Today is the first day of the chocolate sale, and Brother Leon is using roll call to get kids to commit to selling. When he gets to Jerry, Jerry flat-out refuses the chocolates. The Goober can't believe it.
Later we meet up with Archie and Emile. Emile thinks Archie has a picture of him masturbating in the bathroom at school. But, Archie didn't even have any film in the camera when he pretended to take the picture. Now he's using the fake picture to blackmail Emile. Emile, who also wants to be a Vigil, tells Archie he'll do anything to get the picture back.
Now we're back to Brother Leon and the chocolate sale. We find out that Jerry has been refusing to sell the chocolates because The Vigils made him. That was his "assignment." Tomorrow, however, Jerry is supposed to accept the chocolates just like everybody else. But, he doesn't. He says "No" again. He wasn't planning on refusing to sell the chocolates, and isn't sure why he says "No," though he knows it has something to do with standing up to Leon and The Vigils.
Obie convinces Archie that they need to force Jerry to sell the chocolates. By continuing to refuse the chocolates, Jerry is undermining The Vigils' power. Soon, the other students won't respect them. Plus, Archie promised Brother Leon that The Vigils would help with the sale.

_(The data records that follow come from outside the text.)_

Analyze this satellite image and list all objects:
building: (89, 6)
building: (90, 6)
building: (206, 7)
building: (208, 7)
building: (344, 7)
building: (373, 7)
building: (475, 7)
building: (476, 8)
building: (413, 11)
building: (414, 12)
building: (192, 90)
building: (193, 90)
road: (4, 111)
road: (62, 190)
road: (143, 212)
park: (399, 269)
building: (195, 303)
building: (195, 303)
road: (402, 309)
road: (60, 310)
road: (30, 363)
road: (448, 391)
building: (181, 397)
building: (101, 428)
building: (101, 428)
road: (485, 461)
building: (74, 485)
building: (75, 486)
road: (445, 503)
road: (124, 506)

The Vigils don't want to be on Leon's bad side.
Next, we see Leon grumbling about the low chocolate sales. He totally blames Jerry, and wants to see something done about him. So, he gets Archie on the phone and tells him to make Jerry sell, and to do whatever it takes to get the chocolates sold. If not, Leon will destroy Archie and The Vigils.
So, the terrorization of Jerry Renault begins. The guys on the football field seem like they want to actually kill him. A giggling anonymous caller is ringing his phone off the hook. Somebody trashes his locker. Meanwhile, Archie and The Vigils are able to make selling chocolates seem cool, and Trinity is in a chocolate-selling frenzy.

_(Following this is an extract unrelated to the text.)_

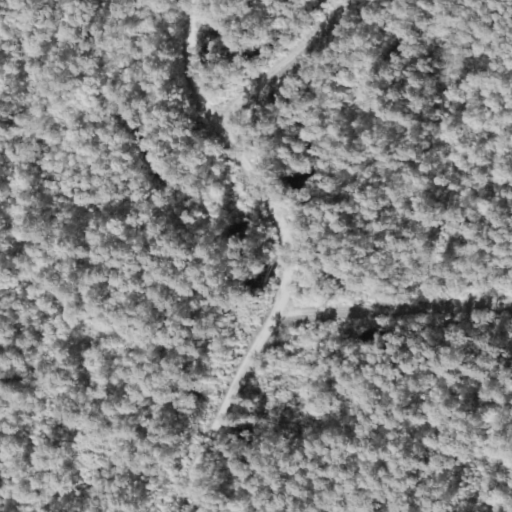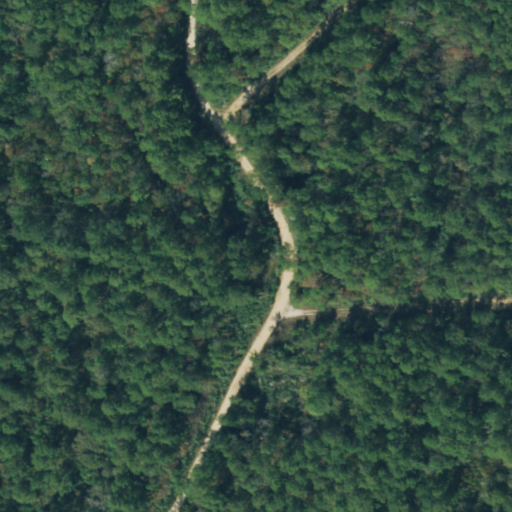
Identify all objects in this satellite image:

Lots of students are mad at Jerry for not doing his part to make the sale a success. Things take a turn for the worse when Emile Janza and at least ten other guys brutally attack Jerry in the pathway between the football field and the school. Jerry wants to tell his dad, but is afraid his dad will get hurt, so he doesn't.

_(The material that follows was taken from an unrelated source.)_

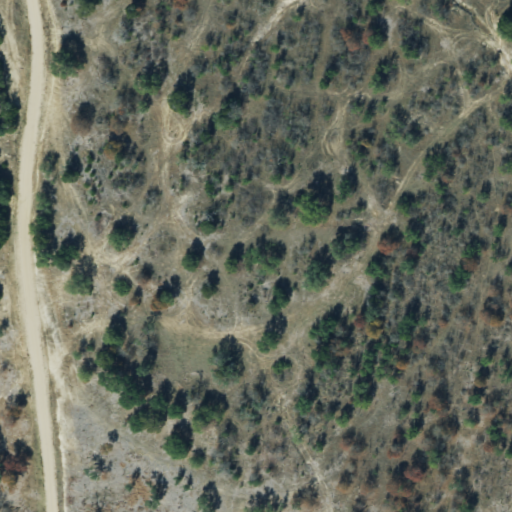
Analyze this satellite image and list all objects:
road: (28, 255)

Finally, all the chocolates have been sold – except for the fifty boxes Jerry was supposed to sell. Archie begins planning some kind of raffle of these chocolates. He calls Jerry and offers him a chance to get revenge on Emile Janza. Jerry accepts, and he and Emile both show up to the athletic field at night. They are led to the platform and told the rules of the game. Basically, Carter will draw a raffle ticket and read what the owner has written. Students have written in the name of the person they want to get hit, and how they want that person to get hit.
Jerry and Emile both get in a few punches, but then everything goes out of control. Emile's taking it too far, and though Jerry manages to fight back some, he's no match. Plus, the students are all screaming for his death. The Goober shows up near the end of the spectacle and calls for the fight to be stopped, but nobody hears him.
The fight ends when the lights on the field go out. The students run off, and Archie heads to the utility room to see what happened. Brother Jacques is inside with his hand on the switch. He starts to lecture Archie, but soon Brother Leon comes to Archie's defense. Meanwhile, The Goober is with Archie and they are waiting for an ambulance. Jerry wishes he could tell his friend not to defy authority, because it's too dangerous. But he can't talk.
The novel ends with Archie and Obie walking home together in the dark.